On Oct. 14, as darkness fell on a city still two decades away from its 20th-century glow of electric lights, for the first time, Professor Thomas A. Smith and his students focused on the stars, the moon, and the planets. That December, Smith and his students made valuable observations of the transit of Venus at a time when most other viewers around the United States saw nothing but clouds. The crowd of onlookers varied in their responses, noted the Round Table: “Some were a little disappointed to see nothing but the shadow of a penny on a sheet of writing paper, and one ventured to call it the “biggest sell yet.” But such murmurs were lost amid the general admiration, and the prevalent urgency of the bystanders to ‘move on.’”
The Smith Observatory served the college well for many years. When its original telescope mounting became unstable, the college replaced it in 1916 and sent the original to the Smithsonian Institute in Washington, D.C. The building had fallen into disuse by the time Chamberlin Hall opened in the late 1960’s with its newfangled 22 inch Celestron telescope, and the college advertised Smith’s vintage equipment in Sky and Telescope magazine and received numerous responses, including one from a high school student who offered to trade his collection of Popular Electronics. After some dickering, retired radio and television personality Dave Garroway purchased the telescope with its original 1882 lens for $5,000 and entertained school children and others at his home observatory on Long Island.
Old Smith had become a glorified storage closet for disused art prints, rusting file cabinets and discarded furniture, as well as a comfortable home to hundreds of pigeons. In the summer of 1967, a college group known as the “Student Religious Liberals,” a Unitarian organization, decided to turn the building into a coffee house. “It’s a very comfortable place to sit and talk at night, when the skylight is open to the stars,” one student said to a Beloit Daily News reporter.
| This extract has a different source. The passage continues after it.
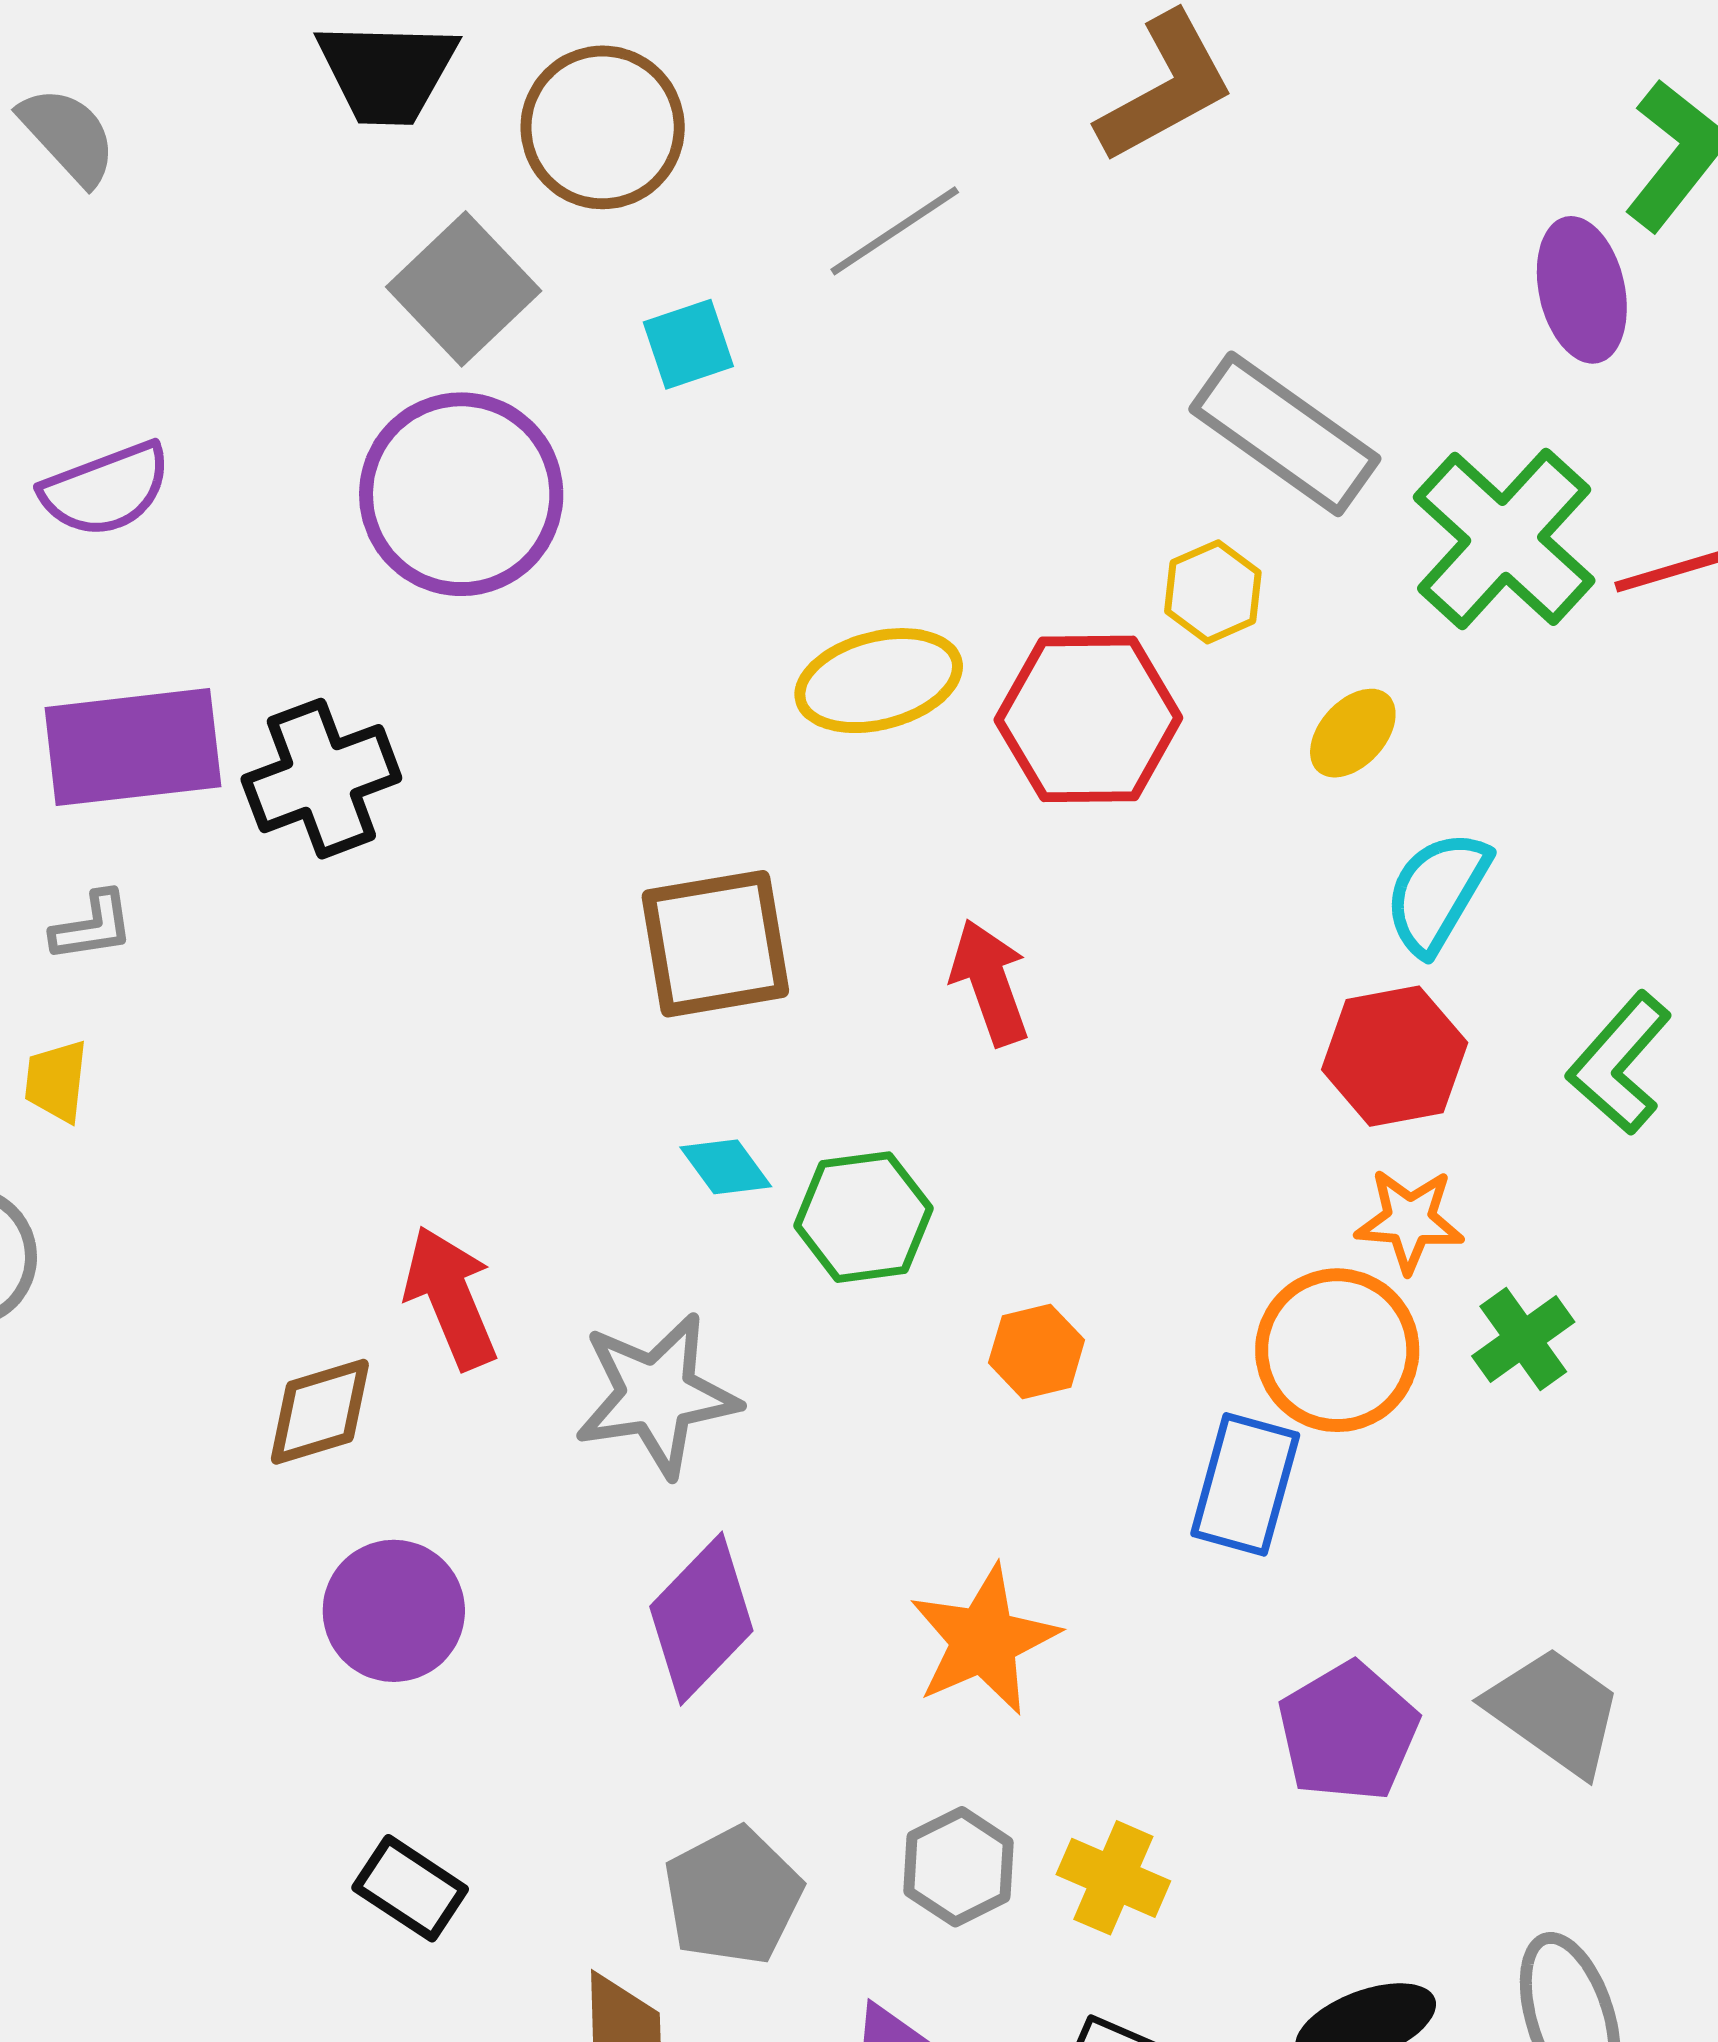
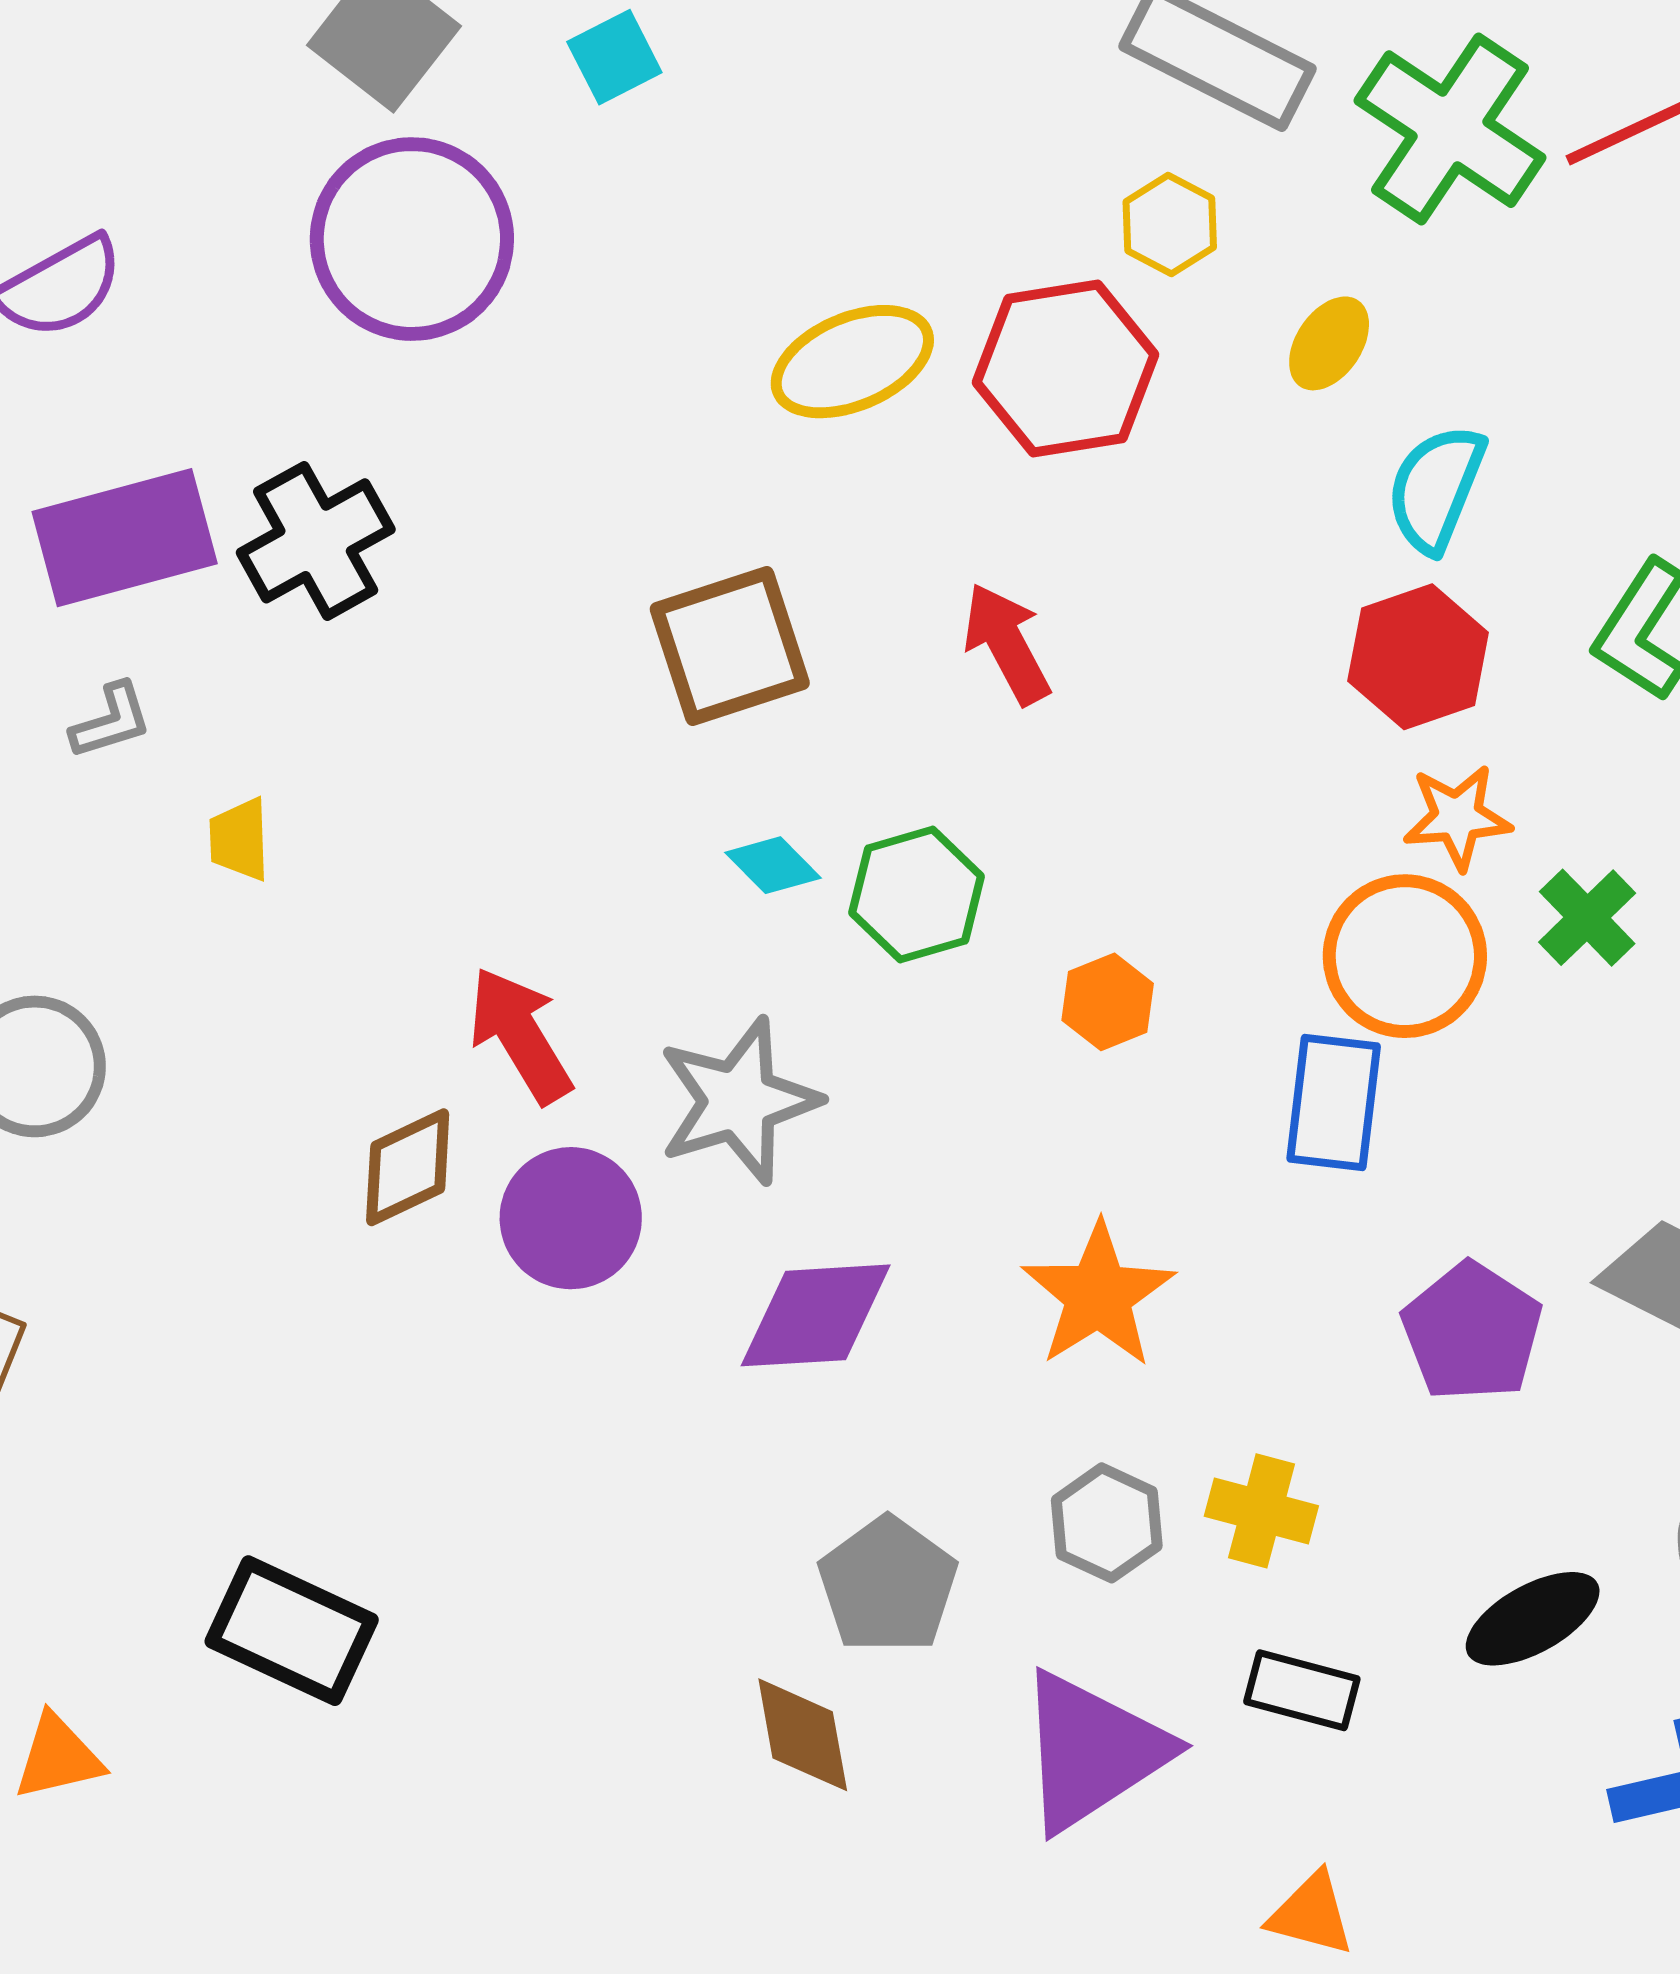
yellow trapezoid: (56, 1081) -> (239, 839), moved
purple circle: (394, 1611) -> (571, 1218), moved
purple diamond: (701, 1619) -> (816, 1315), turned 51
black rectangle: (410, 1888) -> (292, 1631), moved, size x1.5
Students installed an art gallery and hosted concerts, student-made film showings, and readings, including one by visiting poet Stephen Spender. Although the impromptu coffee house showed promise, the college had other plans, finally tearing down Smith Observatory in April 1969 to make way for the Neese Theatre complex. Some of the dismantled limestone ended up in a retaining wall behind Wood and Haven halls, a last reminder of one of old Beloit’s storied buildings.